Dans une autre vie, celle de sélectionneur de l’équipe de France, Laurent "Président" Blanc avait cette stature d’homme au-dessus de la mêlée. Celui qui était capable de distinguer les résultats - les siens étaient très bons - des ressources intimes de l’équipe, encore balbutiantes dans les vingt-quatre mois suivant le désastre de la Coupe du monde 2010, ce qu’il ne se privait jamais de dire pour calmer tout le monde. Il n’avait visiblement pas tort puisque l’équipe a sonné creux lors de son premier vrai crash test en quart de finale contre l’Espagne (0-2). Personne ne reprochera au PSG d’occuper la deuxième place en étant invaincu. Blanc et les joueurs ont raison de le souligner et personne ne le fera à leur place en cas d’oubli. En revanche, les sujets liés au niveau général du PSG ne sont pas moins importants que les autres.

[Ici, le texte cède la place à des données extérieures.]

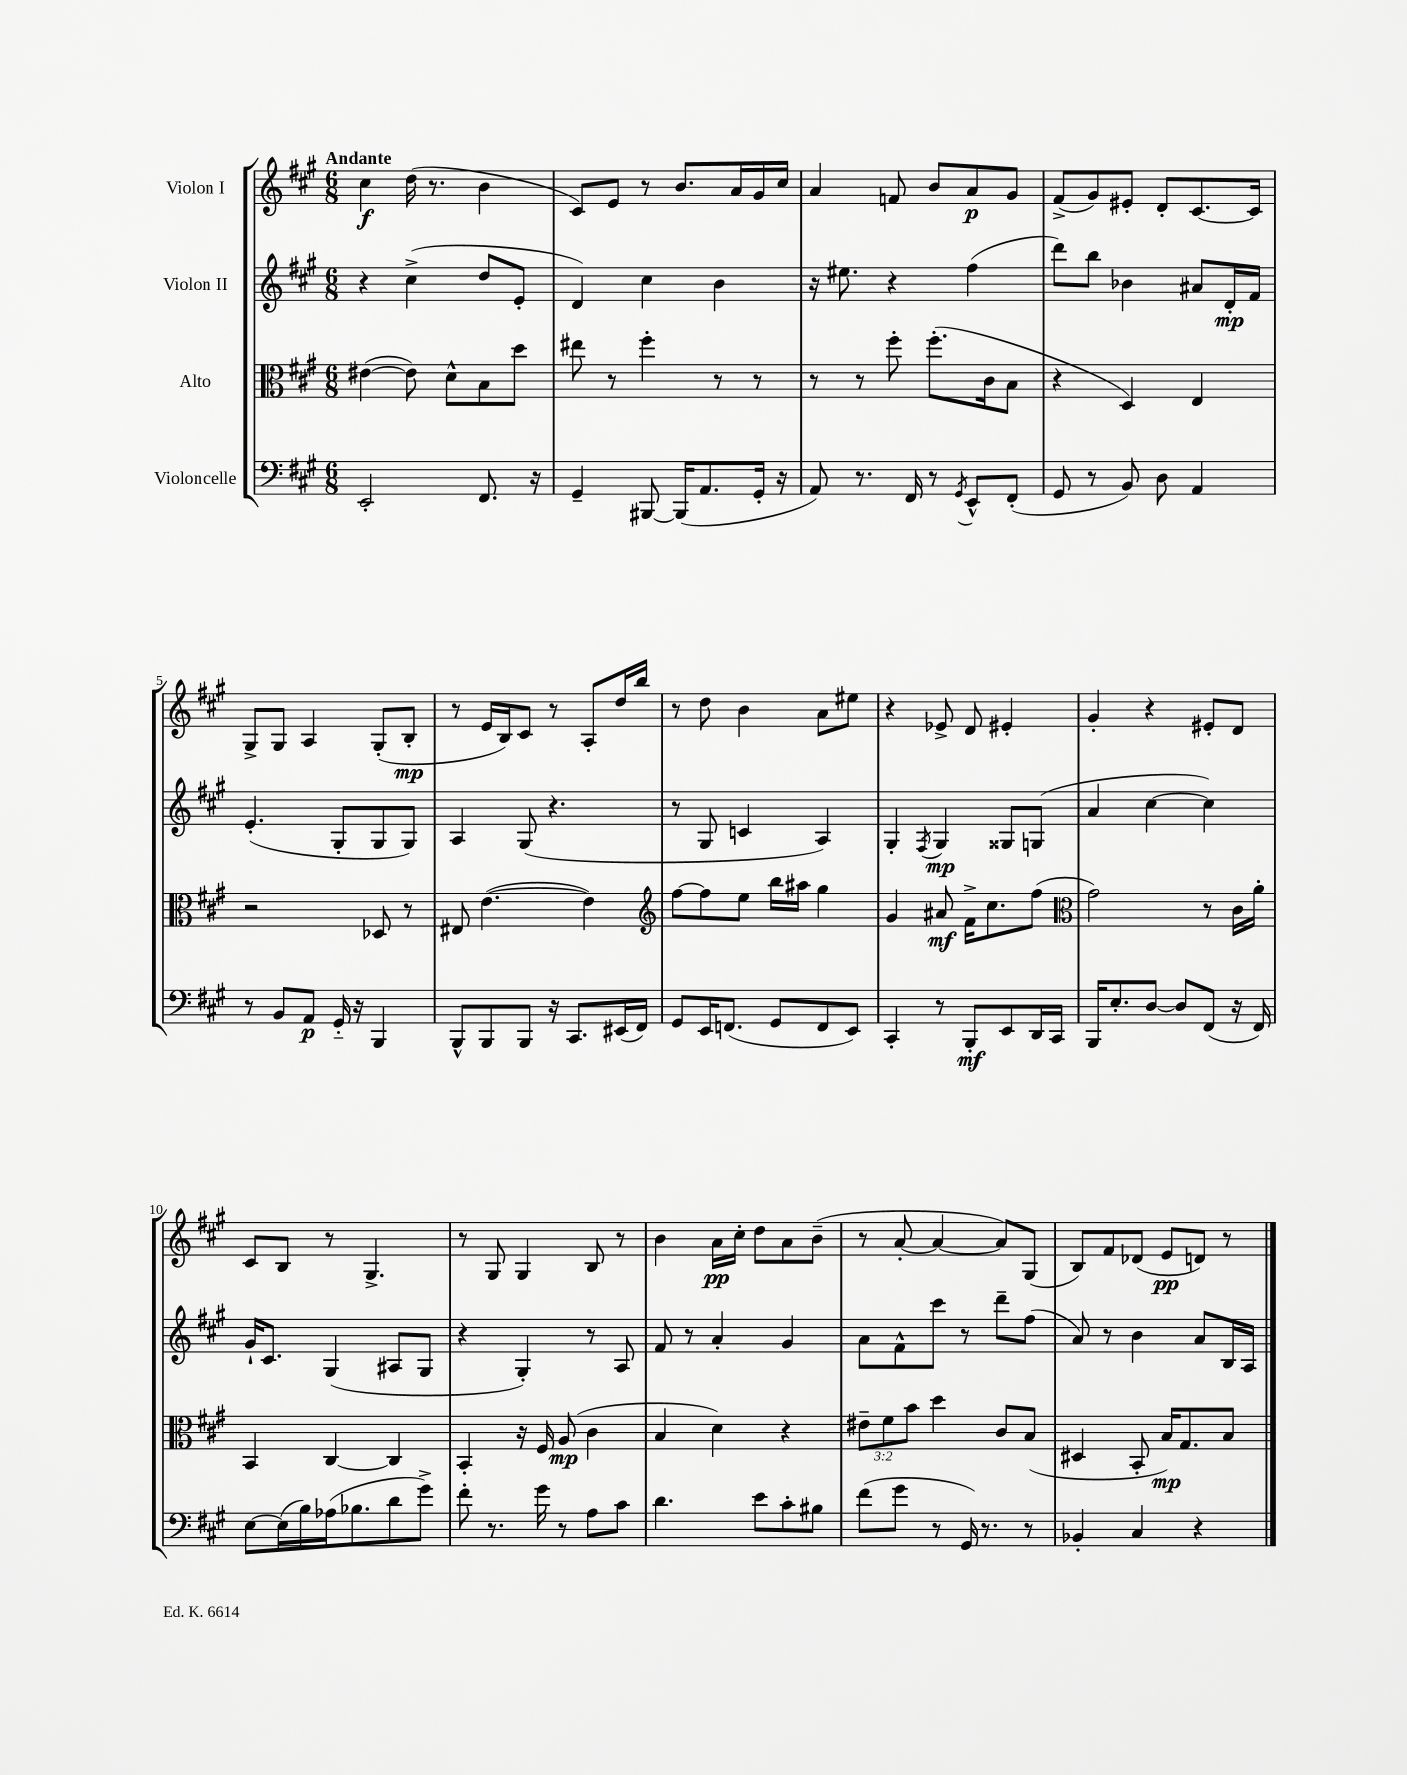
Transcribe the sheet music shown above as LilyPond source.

Laurent Blanc a une autre bonne raison d’être bien placé pour le savoir. Il n’y a pas si longtemps, la L1 avait donné à voir le spectacle d’un champion de France très loin de son niveau habituel, avec une identité de jeu déliquescente, une anormale fragilité, mais qui était souvent sauvé par ses individualités ou un bon quart d’heure par-ci par-là. La L1 se berçait d’illusions sur le fait que ça allait passer. "Comme d’habitude". Et finalement, non, Lyon ne fut pas champion une huitième fois consécutive. Nous étions en 2008-2009. Les Girondins de Bordeaux s’étaient emparés du titre en toute logique, avec une équipe solidaire sur plan défensif, brillante sur le plan offensif et intense dans son engagement. Entraîneur : Blanc Laurent.

4/ Le spectacle fait partie de la mission de l’entraîneur parisien

Au Parc, les places les moins chères sont à 40 euros. Et ça grimpe très vite : 75, 85, 100 euros et (beaucoup) plus ensuite. Voir le PSG jouer en vrai n’est pas à la portée de toutes les bourses. Sur le strict plan de la stratégie économique, cela se défend. L’équipe dirigeante doit minimiser les risques vis-à-vis du fair-play financier en optimisant ses recettes. Et surtout, donner accès à une équipe de stars achetée plus de 300 millions d’euros, c’est un service et une promesse de spectacle qui peut se monnayer au prix fort. Surtout si le spectacle suit.

Il n’aura échappé à personne que la stratégie de QSI au PSG consistait à construire l’image la plus positive possible de l’équipe, de la ville, du projet, du savoir-faire qatari. Image "rayonnante" serait un terme plus adapté. Nasser-Al-Khelaïfi l’a souvent rappelé depuis sa prise de fonction. Il veut voir du spectacle. Du beau football. A défaut, de l’intensité. Que le PSG gagne n’est qu’une partie de la feuille de route. Il doit le faire en pratiquant un football agréable, qui matérialiserait sa supériorité économique chaque samedi soir. Il faut avoir la mémoire courte pour ne pas se souvenir que gagner sans bien jouer a pu être considéré comme inacceptable par l’exécutif parisien dans un passé pas si ancien. Le 22 décembre 2011, le PSG possédait 40 points en 19 journées soit 2,105 points par match en moyenne. Il était leader, contrairement à l’équipe actuelle, par ailleurs beaucoup mieux outillée sur le papier, malgré un gain moyen légèrement inférieur (2,125 points). Antoine Kombouaré avait été démis de ses fonctions. Pour un motif simple : quand il s’agit du PSG, le résultat n’est pas tout.